Supplied text:
________________
Posted: Fri May 21, 2021 4:06 pm
by SlithyMatt
59 minutes ago, Ender said:
One thing to note, the upper 4 bits of the value you pass for the bank is used as the increment value for the VERA. So the upper 4 bits can be any value 0-15, and the only valid value for the lower 4 bits are 0 and 1.
Also, it looks like the behavior when you try to set the lower 4 bits higher than 1 is that it simply uses the lowest bit of whatever value you set. So if you were to set it to 2, it would make the bank 0, 3 would make it 1, etc.
This only applies when you are POKE-ing the address register at $9F22, not when using VPOKE. You can't take advantage of strides when using VPOKE - you have to specify an address every time.
Why bank >= 2 in VPOKE ?
Posted: Fri May 21, 2021 4:15 pm
by Ender
4 minutes ago, SlithyMatt said:
This only applies when you are POKE-ing the address register at $9F22, not when using VPOKE. You can't take advantage of strides when using VPOKE - you have to specify an address every time.
________________
Stored items from a collection
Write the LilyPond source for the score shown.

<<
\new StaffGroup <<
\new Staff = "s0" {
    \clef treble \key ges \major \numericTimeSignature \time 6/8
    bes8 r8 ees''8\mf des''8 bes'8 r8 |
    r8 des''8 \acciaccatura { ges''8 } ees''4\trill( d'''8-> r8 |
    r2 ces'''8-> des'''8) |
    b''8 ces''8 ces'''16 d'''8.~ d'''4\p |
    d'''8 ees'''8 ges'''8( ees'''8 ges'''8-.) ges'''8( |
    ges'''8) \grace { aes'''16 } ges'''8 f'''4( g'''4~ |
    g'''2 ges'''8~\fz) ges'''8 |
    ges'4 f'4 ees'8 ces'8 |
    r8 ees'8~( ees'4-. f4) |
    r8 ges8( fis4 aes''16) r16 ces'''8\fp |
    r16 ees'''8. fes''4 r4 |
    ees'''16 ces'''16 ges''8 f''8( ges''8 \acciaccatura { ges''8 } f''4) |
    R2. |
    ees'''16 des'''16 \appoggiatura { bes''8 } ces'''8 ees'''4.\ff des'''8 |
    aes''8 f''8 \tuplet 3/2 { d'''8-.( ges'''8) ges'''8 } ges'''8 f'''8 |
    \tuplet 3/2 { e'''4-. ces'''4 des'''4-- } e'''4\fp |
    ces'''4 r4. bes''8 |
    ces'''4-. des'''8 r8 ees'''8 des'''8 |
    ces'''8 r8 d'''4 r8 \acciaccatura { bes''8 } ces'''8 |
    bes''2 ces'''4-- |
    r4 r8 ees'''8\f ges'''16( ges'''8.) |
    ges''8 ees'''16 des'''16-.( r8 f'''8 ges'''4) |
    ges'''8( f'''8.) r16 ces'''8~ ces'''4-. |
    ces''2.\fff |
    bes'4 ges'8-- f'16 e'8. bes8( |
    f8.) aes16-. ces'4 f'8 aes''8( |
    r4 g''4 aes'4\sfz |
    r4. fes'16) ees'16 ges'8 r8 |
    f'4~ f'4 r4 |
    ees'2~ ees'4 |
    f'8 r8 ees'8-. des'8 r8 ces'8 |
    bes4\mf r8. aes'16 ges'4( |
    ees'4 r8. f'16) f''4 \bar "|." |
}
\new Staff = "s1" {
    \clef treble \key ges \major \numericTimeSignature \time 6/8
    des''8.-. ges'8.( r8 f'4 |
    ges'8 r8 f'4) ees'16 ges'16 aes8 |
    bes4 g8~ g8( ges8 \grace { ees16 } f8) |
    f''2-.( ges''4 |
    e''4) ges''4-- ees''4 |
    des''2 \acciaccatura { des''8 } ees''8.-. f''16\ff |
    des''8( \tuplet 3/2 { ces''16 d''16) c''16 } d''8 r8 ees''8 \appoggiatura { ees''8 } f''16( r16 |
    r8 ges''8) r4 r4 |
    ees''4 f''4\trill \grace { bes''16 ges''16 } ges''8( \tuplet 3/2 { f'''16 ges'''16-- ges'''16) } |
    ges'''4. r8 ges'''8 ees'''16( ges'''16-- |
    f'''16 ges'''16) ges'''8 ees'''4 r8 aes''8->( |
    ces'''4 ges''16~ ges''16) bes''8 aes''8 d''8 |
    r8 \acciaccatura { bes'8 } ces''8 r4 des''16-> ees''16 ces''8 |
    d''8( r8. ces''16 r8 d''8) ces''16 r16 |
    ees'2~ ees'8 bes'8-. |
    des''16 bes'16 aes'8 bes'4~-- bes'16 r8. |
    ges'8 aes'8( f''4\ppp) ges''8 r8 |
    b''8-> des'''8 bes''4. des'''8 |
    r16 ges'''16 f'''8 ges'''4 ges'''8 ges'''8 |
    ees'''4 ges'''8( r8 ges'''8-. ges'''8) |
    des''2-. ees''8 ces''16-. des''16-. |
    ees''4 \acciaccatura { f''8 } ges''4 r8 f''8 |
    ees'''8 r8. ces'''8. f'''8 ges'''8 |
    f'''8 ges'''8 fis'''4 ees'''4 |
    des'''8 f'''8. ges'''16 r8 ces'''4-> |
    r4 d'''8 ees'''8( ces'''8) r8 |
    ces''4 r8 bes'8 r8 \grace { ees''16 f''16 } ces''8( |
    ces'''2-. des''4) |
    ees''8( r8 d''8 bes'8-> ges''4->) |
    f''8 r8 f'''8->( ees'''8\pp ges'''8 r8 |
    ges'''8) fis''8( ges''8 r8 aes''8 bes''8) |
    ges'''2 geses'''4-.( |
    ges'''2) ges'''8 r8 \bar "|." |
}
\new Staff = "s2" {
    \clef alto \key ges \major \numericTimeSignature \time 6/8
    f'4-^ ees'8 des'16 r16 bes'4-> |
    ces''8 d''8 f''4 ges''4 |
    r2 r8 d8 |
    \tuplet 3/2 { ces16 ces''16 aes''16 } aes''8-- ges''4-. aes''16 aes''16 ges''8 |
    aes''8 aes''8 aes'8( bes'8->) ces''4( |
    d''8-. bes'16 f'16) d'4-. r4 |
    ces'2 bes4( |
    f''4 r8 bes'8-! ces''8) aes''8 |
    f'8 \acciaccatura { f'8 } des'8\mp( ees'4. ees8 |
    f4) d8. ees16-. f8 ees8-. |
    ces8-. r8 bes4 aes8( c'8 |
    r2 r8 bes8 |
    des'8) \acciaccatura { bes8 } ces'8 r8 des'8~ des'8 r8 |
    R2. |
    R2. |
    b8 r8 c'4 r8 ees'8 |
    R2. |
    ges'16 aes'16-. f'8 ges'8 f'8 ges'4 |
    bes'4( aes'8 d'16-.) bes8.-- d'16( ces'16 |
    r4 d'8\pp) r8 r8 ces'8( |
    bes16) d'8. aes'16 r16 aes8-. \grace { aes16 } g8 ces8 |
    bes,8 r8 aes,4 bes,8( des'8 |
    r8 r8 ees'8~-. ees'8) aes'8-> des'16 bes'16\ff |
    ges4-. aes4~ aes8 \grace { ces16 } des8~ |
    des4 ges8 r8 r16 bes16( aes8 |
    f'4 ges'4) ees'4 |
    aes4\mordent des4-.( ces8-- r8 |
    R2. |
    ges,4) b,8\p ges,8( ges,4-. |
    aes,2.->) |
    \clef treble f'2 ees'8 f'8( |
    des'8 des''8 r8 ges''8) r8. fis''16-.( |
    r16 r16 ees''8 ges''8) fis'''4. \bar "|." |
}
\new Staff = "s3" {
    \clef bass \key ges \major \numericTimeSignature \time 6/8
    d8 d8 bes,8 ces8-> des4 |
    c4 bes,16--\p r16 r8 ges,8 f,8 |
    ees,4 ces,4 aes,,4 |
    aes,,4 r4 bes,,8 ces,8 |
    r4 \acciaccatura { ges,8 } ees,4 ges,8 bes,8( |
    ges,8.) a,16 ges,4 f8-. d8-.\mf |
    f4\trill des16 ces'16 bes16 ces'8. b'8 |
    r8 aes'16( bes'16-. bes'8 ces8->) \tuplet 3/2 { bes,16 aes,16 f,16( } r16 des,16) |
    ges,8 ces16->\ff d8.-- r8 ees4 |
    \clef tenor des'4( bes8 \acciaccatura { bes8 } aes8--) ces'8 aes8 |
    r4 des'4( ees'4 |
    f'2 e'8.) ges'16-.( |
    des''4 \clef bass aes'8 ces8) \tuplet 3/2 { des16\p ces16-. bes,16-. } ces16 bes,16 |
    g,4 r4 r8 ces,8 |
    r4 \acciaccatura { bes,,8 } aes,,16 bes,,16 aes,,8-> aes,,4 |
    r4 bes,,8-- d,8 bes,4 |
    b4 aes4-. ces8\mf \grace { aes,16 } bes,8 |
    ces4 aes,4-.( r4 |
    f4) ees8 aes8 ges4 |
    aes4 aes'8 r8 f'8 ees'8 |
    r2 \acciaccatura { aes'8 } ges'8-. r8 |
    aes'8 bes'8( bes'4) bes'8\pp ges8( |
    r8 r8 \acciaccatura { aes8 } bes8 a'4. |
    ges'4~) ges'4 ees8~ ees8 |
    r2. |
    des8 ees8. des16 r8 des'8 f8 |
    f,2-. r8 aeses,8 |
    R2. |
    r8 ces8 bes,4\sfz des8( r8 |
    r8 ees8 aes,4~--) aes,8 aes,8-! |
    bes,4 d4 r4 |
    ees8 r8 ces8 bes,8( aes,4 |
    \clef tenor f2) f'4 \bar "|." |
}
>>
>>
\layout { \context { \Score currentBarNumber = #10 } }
________________
Required work:
A – Copy the part of the forum thread about VPOKE banks between "Also, it looks" and "make it 1, etc.", inclusive.
B – Carry on the forum thread about VPOKE banks from the point where it stops.

Numbered answers:
A –
Also, it looks like the behavior when you try to set the lower 4 bits higher than 1 is that it simply uses the lowest bit of whatever value you set. So if you were to set it to 2, it would make the bank 0, 3 would make it 1, etc.

B –
It's true you couldn't take advantage of the increment with continuous VPOKE's. The only way you could is if you did one VPOKE, and then POKE'd to $9f23/4 after that. I just thought I should point out that when you use VPOKE, the first argument is indeed changing the increment and that that's what's happening when you set something in the upper nibble, since all it's doing is storing the first argument to $9f22.
Why bank >= 2 in VPOKE ?
Posted: Fri May 21, 2021 5:36 pm
by TomXP411
1 hour ago, Ender said:
It's true you couldn't take advantage of the increment with continuous VPOKE's. The only way you could is if you did one VPOKE, and then POKE'd to $9f23/4 after that. I just thought I should point out that when you use VPOKE, the first argument is indeed changing the increment and that that's what's happening when you set something in the upper nibble, since all it's doing is storing the first argument to $9f22.
Can confirm. This works.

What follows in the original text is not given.